*Work required*
Can you write the next part of the hash-algorithm walkthrough below, picking up right after its last sentence?

*Document*
—————
Above algorithm in details —

1. The *hash* value is initialized with `5381` . This number was chosen by the creator
upon some empirical testing, but it’s not necessarily special beyond serving a good
starting point. As the rule says, *”If something works, don’t change it!”.*
2. Then we loop through every character from the `input` string.
3. Inside the loop, on every iteration we update our *hash* value w/ fallowing formula,

$$
hash = ((hash << 5) + hash) + c;
$$

- We first left shift the current *hash* value by **5 bits**. Which is equivalent
of multiplying the value by 32, i.e. 2^5.

For e.g. `5`, it is represent as `101` in binary. If we left shift this
by *5 bits* (which basically means adding 5 zeros at end) gives us `10100000`
which is binary for `160`. If we do `5 * 32` we get exactly the same value.

- After shifting, we then add original hash value back to the shifted value.
Which is equivalent of `hash * 33`

- Finally ASCII value of current character is added, and calculated value is then
interchanged with `hash`.

> [!IMPORTANT]
> In early computing, multiplication was generally more computationally expensive
> than bitwise operations. Bitwise shifts and additions were faster and required
> less hardware. So directly multiplying by 33 is slower then left shift and addition.

> [!TIP]
> But modern compilers are very good at optimizing code. They might even recognize
> that `hash * 33` can be optimized using a left shift and addition, so there's
> often no performance difference in modern systems.

For e.g. If our key is “ab”, in our loop we do fallowing —

ASCII value of *a* is 97 and for *b* is 98.

> [!NOTE]
> ASCII, or **American Standard Code for Information Interchange**, is a character encoding
> standard used for electronic communication. It assigns numeric values to letters, numerals,
> punctuation marks, and other characters, allowing computers to represent and manipulate text
> data effectively.
—————
*Stored records*
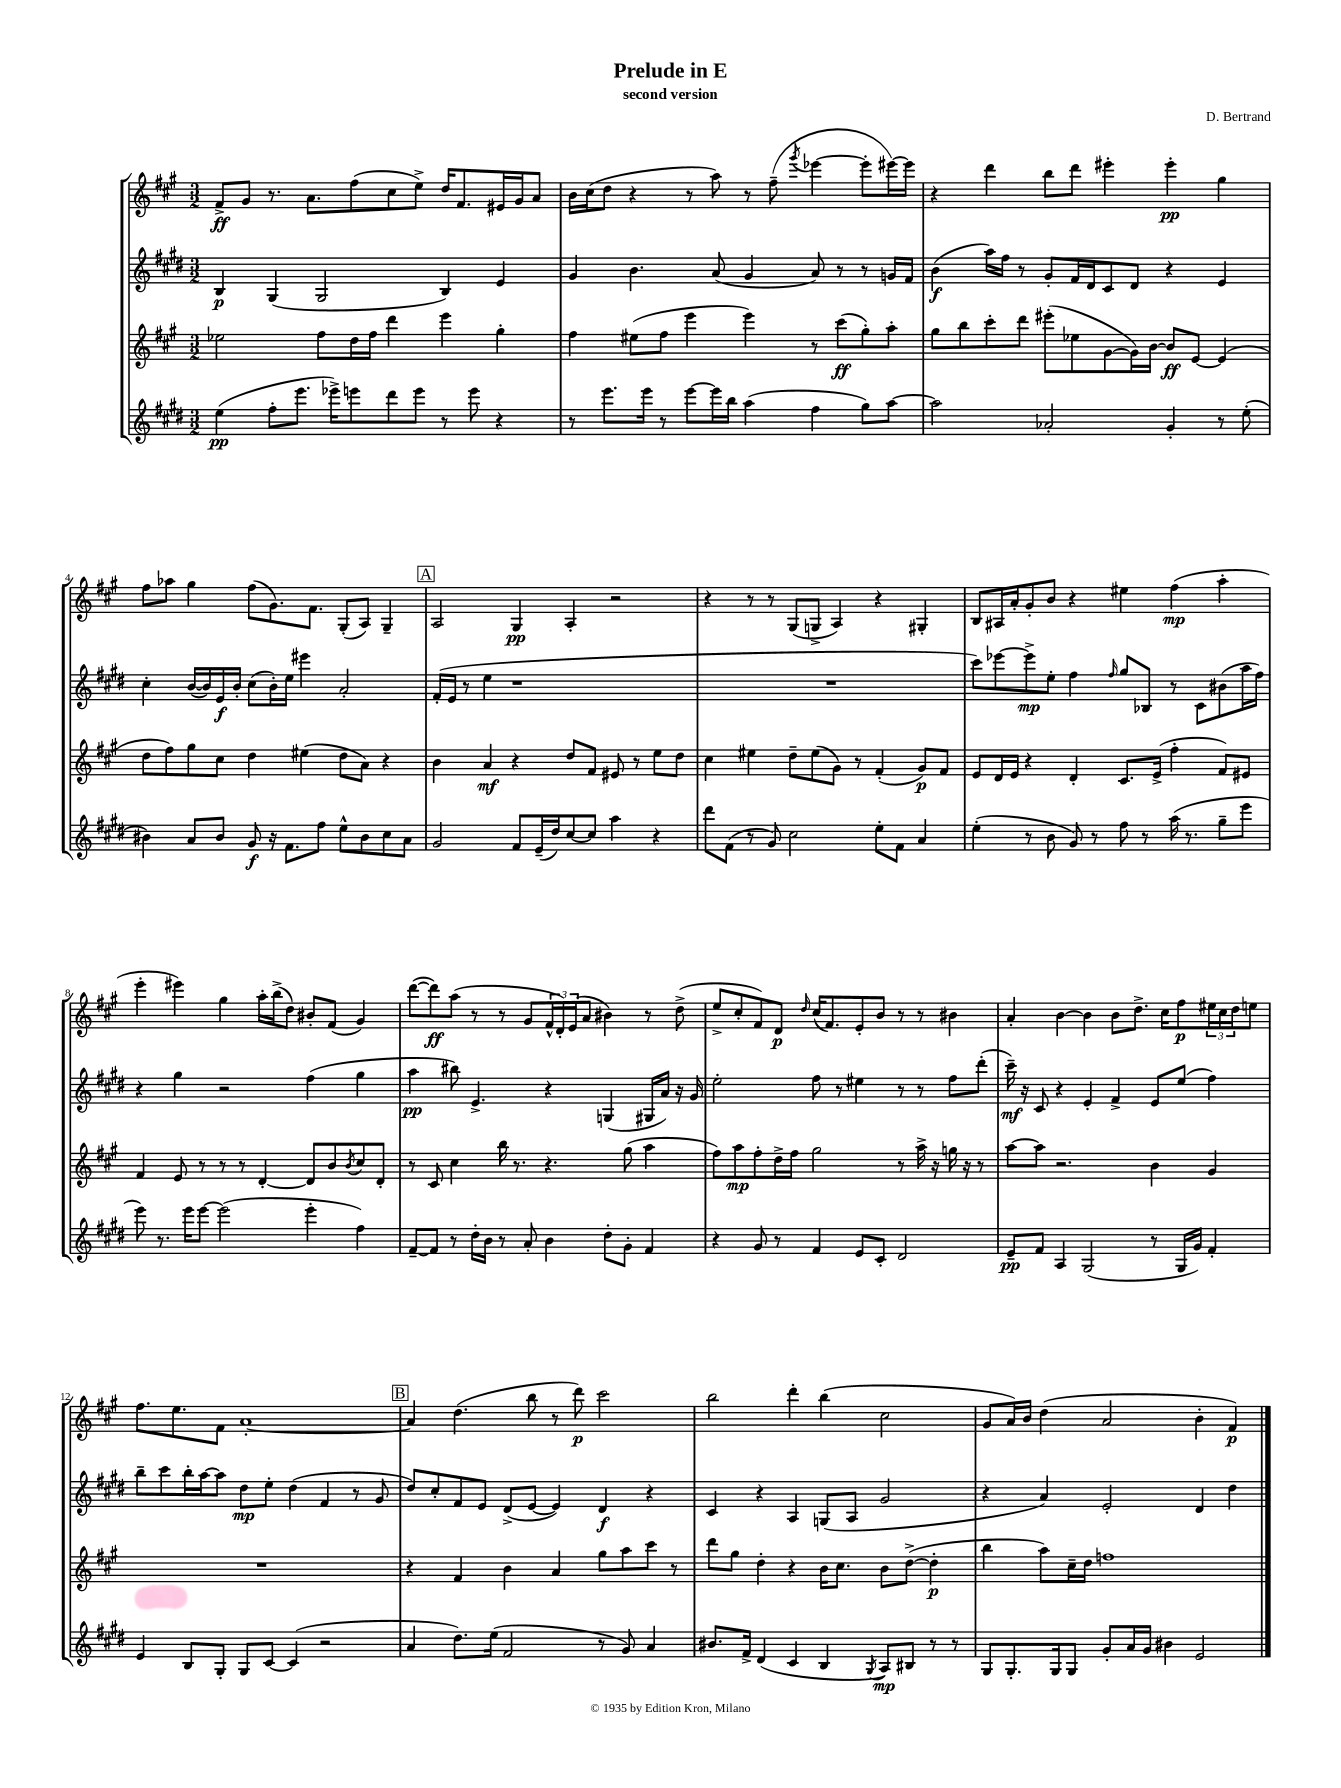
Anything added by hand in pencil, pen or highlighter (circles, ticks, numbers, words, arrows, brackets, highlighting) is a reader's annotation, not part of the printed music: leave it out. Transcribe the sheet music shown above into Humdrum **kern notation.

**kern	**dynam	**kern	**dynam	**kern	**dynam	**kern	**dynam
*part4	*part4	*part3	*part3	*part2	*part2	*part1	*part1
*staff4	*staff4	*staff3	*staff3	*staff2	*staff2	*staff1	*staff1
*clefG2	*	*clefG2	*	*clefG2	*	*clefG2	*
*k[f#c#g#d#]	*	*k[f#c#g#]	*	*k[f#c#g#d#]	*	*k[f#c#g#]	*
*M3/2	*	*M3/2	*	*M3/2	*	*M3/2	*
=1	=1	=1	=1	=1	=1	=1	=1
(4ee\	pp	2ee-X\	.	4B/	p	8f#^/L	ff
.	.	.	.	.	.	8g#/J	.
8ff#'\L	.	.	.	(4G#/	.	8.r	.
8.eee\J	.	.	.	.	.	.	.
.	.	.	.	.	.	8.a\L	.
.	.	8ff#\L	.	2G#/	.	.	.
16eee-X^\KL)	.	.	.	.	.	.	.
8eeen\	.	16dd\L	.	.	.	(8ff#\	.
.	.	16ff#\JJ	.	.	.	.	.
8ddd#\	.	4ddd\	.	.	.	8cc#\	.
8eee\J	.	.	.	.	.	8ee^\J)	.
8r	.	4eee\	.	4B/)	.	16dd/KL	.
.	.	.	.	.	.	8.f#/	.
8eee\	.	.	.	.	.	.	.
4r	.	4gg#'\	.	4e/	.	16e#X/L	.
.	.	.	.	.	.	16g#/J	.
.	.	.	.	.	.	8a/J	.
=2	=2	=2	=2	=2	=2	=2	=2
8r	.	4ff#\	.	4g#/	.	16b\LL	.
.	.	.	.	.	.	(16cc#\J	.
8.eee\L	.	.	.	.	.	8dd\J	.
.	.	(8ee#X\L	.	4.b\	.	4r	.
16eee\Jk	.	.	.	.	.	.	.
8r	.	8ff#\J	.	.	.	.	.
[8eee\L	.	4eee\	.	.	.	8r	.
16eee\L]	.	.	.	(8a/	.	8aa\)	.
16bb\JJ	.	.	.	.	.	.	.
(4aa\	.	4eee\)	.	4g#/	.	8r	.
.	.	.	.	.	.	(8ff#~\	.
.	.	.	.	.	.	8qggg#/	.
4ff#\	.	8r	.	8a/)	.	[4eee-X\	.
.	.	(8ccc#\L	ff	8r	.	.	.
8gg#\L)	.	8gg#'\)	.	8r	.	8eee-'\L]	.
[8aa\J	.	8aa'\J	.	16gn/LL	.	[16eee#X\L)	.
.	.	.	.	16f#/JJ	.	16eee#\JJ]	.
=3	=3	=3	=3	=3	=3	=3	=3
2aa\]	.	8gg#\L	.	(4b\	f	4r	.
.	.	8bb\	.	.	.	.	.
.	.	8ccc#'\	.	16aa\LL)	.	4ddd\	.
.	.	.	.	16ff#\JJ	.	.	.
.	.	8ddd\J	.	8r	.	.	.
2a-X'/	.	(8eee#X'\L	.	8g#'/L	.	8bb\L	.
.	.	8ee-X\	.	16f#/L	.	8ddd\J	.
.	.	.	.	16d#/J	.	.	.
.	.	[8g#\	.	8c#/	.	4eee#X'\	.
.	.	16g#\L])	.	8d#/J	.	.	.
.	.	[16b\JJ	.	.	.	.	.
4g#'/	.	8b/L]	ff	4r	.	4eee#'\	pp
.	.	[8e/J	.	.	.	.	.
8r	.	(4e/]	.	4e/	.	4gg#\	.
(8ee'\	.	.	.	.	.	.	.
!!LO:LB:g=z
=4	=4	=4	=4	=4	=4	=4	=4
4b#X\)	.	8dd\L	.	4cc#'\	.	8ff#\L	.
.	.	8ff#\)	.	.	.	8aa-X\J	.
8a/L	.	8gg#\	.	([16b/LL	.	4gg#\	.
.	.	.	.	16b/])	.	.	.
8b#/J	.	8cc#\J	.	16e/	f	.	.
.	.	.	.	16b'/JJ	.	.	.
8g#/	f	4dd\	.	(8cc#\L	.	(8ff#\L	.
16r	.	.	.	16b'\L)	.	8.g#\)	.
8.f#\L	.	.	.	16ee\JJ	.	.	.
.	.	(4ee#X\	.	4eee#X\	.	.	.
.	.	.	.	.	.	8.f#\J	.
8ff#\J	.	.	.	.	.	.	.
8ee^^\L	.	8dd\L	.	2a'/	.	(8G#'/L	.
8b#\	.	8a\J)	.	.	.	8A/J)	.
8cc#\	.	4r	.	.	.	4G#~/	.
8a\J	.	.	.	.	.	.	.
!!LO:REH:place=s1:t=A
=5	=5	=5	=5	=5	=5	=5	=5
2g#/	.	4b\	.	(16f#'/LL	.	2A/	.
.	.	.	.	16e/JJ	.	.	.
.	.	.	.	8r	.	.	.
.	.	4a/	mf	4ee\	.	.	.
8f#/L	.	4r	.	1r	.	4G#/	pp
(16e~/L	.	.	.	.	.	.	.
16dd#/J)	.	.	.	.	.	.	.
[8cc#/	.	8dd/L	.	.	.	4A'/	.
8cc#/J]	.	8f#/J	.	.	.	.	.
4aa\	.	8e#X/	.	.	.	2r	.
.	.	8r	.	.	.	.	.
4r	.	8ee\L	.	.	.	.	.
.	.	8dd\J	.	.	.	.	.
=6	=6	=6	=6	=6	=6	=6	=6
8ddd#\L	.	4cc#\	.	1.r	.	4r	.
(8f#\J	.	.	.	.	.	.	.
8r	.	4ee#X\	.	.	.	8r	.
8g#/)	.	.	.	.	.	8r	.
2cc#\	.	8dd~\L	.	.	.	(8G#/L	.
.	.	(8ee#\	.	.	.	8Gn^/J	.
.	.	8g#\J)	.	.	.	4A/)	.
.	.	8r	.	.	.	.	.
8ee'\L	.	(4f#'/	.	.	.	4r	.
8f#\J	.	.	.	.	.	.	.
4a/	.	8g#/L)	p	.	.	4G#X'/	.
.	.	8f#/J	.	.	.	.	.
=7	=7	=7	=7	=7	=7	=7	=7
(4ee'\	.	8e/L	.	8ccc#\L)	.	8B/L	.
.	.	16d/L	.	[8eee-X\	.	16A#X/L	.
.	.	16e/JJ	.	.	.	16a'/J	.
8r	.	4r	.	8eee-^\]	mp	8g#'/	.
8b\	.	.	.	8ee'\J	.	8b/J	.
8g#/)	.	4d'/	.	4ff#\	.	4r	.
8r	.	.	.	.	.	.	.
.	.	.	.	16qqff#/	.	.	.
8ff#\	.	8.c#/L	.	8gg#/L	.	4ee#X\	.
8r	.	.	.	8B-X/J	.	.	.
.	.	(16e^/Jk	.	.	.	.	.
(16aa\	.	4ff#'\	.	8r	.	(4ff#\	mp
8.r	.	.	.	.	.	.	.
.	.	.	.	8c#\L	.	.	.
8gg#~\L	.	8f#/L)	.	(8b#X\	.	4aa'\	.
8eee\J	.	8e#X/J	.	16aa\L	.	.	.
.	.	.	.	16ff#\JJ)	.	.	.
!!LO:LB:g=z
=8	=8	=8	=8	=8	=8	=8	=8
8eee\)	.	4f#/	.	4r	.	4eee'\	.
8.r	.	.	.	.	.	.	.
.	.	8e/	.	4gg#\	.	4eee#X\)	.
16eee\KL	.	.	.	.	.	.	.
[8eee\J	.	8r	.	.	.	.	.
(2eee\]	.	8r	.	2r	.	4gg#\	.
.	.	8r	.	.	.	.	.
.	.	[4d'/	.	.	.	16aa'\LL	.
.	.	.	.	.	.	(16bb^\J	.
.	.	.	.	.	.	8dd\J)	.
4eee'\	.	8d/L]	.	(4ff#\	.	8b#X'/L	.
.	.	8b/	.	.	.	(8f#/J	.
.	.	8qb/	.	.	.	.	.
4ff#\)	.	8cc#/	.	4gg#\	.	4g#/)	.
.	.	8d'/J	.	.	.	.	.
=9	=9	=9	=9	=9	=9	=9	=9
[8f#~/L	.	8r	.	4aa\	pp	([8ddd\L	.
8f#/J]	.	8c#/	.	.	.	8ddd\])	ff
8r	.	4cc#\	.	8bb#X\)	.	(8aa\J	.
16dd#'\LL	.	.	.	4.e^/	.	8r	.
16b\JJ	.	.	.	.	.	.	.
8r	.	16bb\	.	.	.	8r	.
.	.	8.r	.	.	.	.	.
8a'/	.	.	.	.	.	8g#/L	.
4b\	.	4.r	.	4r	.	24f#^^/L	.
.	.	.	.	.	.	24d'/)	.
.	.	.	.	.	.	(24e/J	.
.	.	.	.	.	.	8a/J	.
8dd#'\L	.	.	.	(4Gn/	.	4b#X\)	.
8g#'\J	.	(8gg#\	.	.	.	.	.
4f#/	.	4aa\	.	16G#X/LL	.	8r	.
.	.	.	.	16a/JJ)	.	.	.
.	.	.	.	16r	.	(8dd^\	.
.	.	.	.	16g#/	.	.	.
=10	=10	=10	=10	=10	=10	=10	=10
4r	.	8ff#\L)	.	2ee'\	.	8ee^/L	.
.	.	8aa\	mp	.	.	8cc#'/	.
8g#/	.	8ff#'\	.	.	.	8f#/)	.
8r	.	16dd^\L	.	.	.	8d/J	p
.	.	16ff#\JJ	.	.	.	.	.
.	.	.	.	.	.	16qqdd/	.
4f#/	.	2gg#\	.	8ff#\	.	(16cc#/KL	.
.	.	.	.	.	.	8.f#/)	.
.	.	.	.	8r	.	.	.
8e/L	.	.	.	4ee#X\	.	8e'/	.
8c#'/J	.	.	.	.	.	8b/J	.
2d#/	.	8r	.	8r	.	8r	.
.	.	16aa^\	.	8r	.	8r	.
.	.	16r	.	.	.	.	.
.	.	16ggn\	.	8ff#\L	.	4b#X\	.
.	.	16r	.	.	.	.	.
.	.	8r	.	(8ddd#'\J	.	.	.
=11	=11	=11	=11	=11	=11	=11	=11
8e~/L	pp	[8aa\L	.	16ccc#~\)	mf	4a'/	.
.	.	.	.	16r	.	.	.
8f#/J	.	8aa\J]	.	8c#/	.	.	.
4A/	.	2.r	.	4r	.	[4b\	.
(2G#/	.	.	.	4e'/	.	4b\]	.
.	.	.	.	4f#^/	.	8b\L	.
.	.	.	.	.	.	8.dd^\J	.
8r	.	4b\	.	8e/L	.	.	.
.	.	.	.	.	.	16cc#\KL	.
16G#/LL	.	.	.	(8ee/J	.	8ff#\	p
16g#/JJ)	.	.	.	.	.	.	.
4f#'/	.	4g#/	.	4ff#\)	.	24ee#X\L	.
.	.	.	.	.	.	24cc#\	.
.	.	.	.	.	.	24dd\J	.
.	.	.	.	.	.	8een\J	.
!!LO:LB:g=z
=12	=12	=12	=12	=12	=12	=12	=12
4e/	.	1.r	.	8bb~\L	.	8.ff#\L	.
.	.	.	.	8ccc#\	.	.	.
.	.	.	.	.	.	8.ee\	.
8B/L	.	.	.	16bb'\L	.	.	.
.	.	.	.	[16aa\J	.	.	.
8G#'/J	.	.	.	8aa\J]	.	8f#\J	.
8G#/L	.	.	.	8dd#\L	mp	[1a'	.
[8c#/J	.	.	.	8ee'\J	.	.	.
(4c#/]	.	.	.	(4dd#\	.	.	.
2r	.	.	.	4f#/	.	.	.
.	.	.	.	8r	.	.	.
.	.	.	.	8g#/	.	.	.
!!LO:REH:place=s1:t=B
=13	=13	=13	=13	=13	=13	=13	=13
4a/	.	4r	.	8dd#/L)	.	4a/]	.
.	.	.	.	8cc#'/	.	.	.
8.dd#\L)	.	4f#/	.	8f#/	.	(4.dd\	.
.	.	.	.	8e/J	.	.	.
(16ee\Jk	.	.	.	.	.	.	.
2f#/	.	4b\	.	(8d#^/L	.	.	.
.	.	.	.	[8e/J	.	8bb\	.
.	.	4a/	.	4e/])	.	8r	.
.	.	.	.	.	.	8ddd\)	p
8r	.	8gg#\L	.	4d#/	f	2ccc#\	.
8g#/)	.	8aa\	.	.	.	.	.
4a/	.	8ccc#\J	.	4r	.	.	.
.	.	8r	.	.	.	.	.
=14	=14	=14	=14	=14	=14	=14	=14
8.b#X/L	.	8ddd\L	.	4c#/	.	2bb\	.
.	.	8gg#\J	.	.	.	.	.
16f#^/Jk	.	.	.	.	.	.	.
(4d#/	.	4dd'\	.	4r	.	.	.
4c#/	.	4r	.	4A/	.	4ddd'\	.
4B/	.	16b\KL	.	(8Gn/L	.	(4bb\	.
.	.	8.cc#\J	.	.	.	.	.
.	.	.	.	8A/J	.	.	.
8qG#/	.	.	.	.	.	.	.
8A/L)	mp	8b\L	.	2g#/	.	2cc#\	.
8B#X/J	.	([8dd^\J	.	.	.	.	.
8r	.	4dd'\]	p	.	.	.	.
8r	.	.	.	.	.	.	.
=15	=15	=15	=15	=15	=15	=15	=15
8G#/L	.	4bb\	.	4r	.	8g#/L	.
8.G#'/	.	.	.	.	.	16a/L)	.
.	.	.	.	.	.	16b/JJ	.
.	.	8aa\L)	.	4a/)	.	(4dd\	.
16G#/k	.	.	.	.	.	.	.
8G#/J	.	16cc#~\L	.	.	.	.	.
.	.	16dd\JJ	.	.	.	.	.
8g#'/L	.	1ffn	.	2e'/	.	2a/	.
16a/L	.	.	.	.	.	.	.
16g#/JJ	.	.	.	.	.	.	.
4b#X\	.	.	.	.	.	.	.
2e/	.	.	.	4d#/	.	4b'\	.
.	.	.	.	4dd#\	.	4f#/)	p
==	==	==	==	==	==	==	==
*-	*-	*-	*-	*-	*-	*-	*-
—————
*Answer to the task*
- For `a` , we left shift our current hash value which is `5381` , i.e. `5381 << 5 = 172192`,
then we add the original hash, which was `5381` and then we add `97` (ASCII code for char a).
We get `177670` .
- For `b` , we left shift our current hash value which is `177670` , i.e. `177670 << 5 = 5685440`,
then we add the original hash, which was `177670` and then we add `98` (ASCII code for char a).We get `5863488` .

## Load Factor

When initializing a *HashTable*, we start with a fixed size. To manage collisions and maintain efficient
performance, we use a load factor to determine when to resize the table. Specifically, we extend the size
of our hash table when it reaches a certain capacity.

For e.g. in our hash table if we have load factor of 75%, then we will extend the size of our table if it
reaches 75% of its capacity.

> [!IMPORTANT]
> But why does it matter?
>
> If our table exceeds the load factor (generally 75%), it increases the likelihood of collisions in our table,
> degrading its performance. By resizing our hash table we reduce the probability of collisions and maintain
> efficient operations speed.

## Clustering

As we are using *Open Addressing* with *linear probing* as our solution to avoid collisions,
it may create *clusters* in our HashTable.

Clustering in HashTable refers to situation where multiple keys hash to nearby slots, causing
consecutive elements to form a *cluster* in the table.

![Visualization of clustering in HashTable created by the amazing [Sam Rose](https://samwho.dev/)](./images/clustering.png)

Above is the visualization of clustering in HashTable created by the amazing [Sam Rose](https://samwho.dev/)

This makes it harder to find empty slots for newer insertions and increase the time taken
for insertion operation.

Imagine a hash table where the following elements are inserted —

- Insert key A at index 2.
- Insert key B, which hashes to index 2 (collision), so it's placed at index 3.
- Insert key C, which hashes to index 3 (another collision), so it's placed at index 4.

Now, we have a small "cluster" from index 2 to 4. Every new insertion or search that hashes near
this range will likely end up in this cluster, causing more probing and slowing down operations.

To avoid clustering we can —

1. Quadratic Probing

In this, if collision occurs at `index` then, instead of looking at the next slot (index +1),
the probing distance increases quadratically (e.g., 1, 4, 9, etc.), i.e. `index + 4`, `index + 9`,
etc. This reduces the likelihood of clustering.

2. Double Hashing

In this we use a second hash function to determine the distance (step size) to calculate new
index for the element. This makes it hard to land values close together to make it less likely
to form a cluster.

## Overflow In Rust

In Rust, **overflow** occurs when an arithmetic operation produces a value that is too large to fit into
the type being used to store it. This happens when the result exceeds the maximum value that the type can represent.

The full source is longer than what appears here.